EXERCISE:
In the patent passage about scale on wire material below, what does Patent Literature 3 do to reduce the remaining scale amount?

Therefore, the wire material is required to be formed with a scale
with excellent MD performance.
[0003] As methods for manufacturing a wire material formed with a
scale with excellent MD performance, Patent Literatures 1-5 can be
cited for example. In Patent Literatures 1, 2, the scale amount
remaining in the wire material after MD is reduced by forming a
scale which is high in FeO ratio and thick. In Patent Literature 3,
by lowering the boundary face roughness, propagation of the crack
occurring on the boundary face of the scale is promoted, and the
remaining scale amount is reduced. In Patent Literatures 4, 5, by
controlling the area ratio of the holes inside the scale, the
peeling performance of the scale is improved.

DATA:

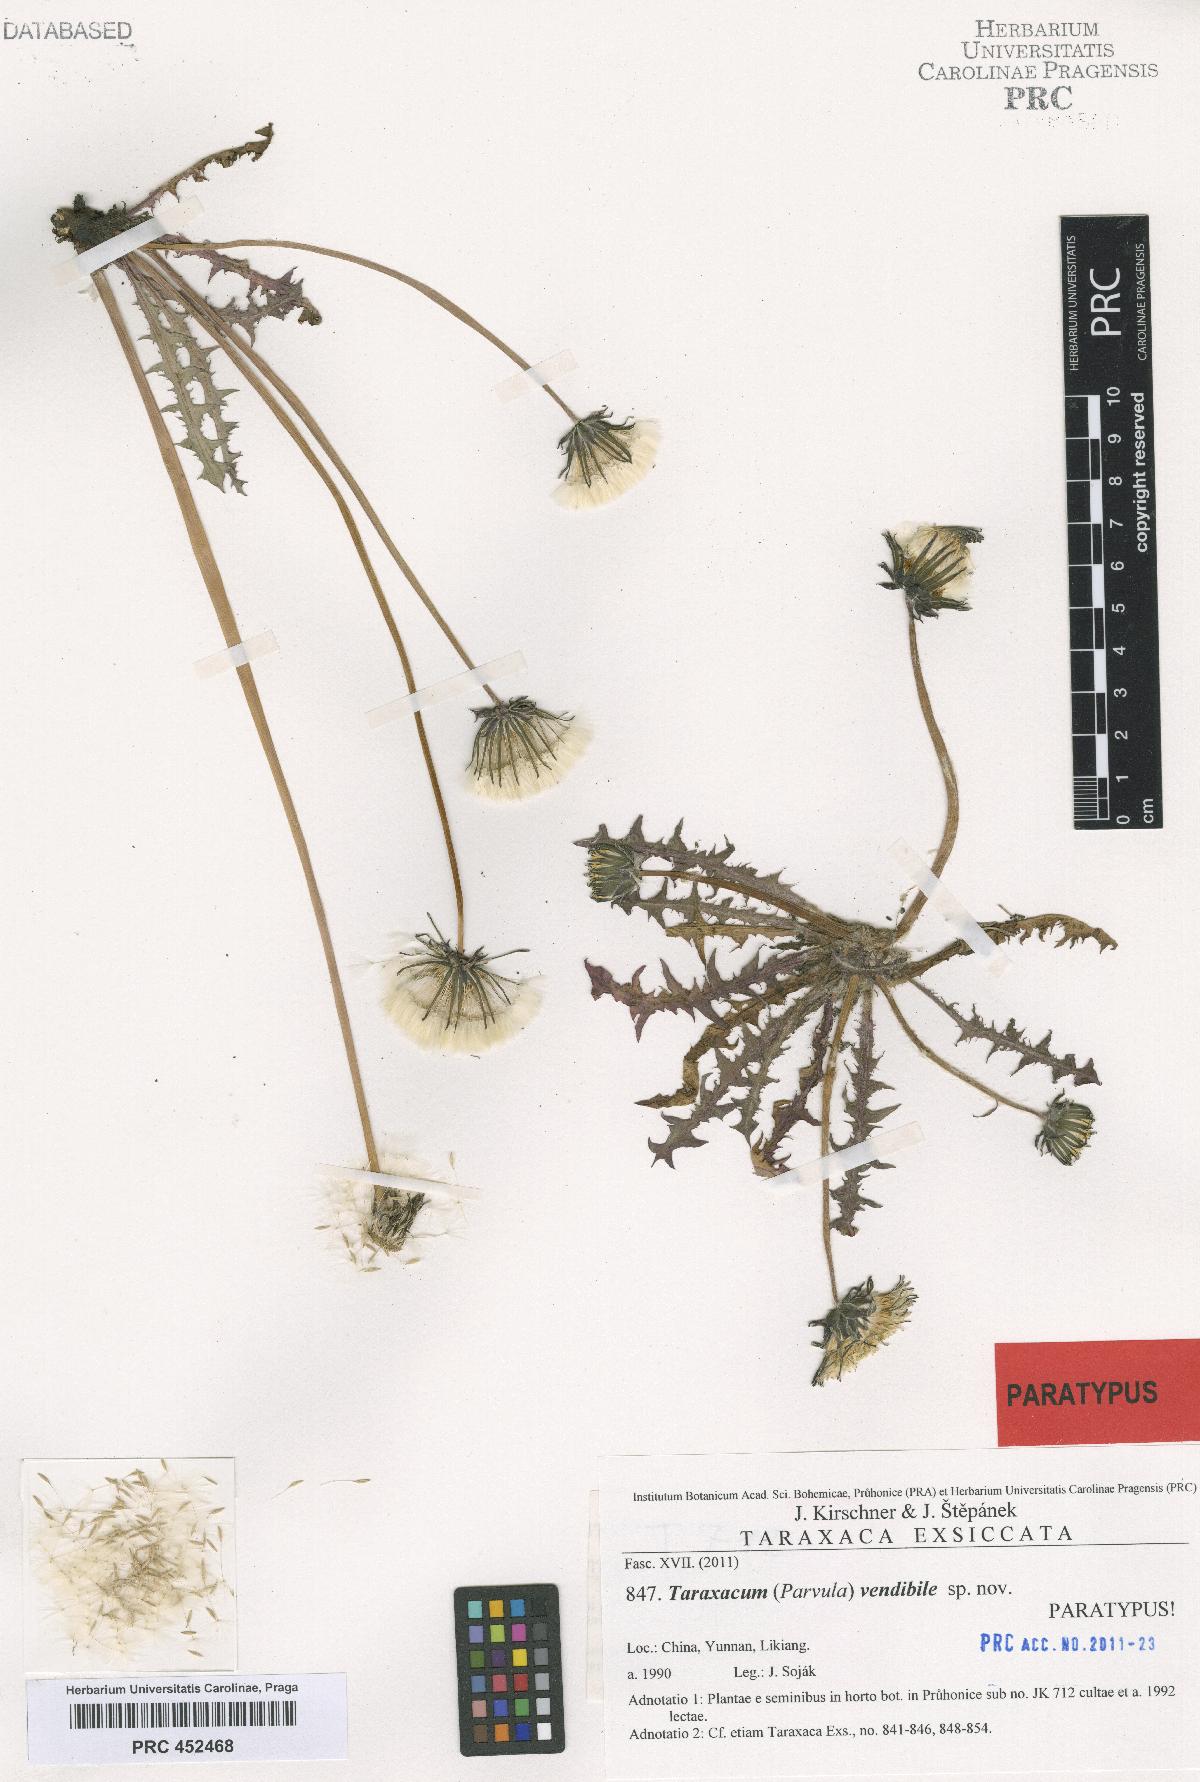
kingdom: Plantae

OUTPUT OF THE EXERCISE:
It lowers the boundary face roughness, which promotes propagation of the crack occurring on the boundary face of the scale.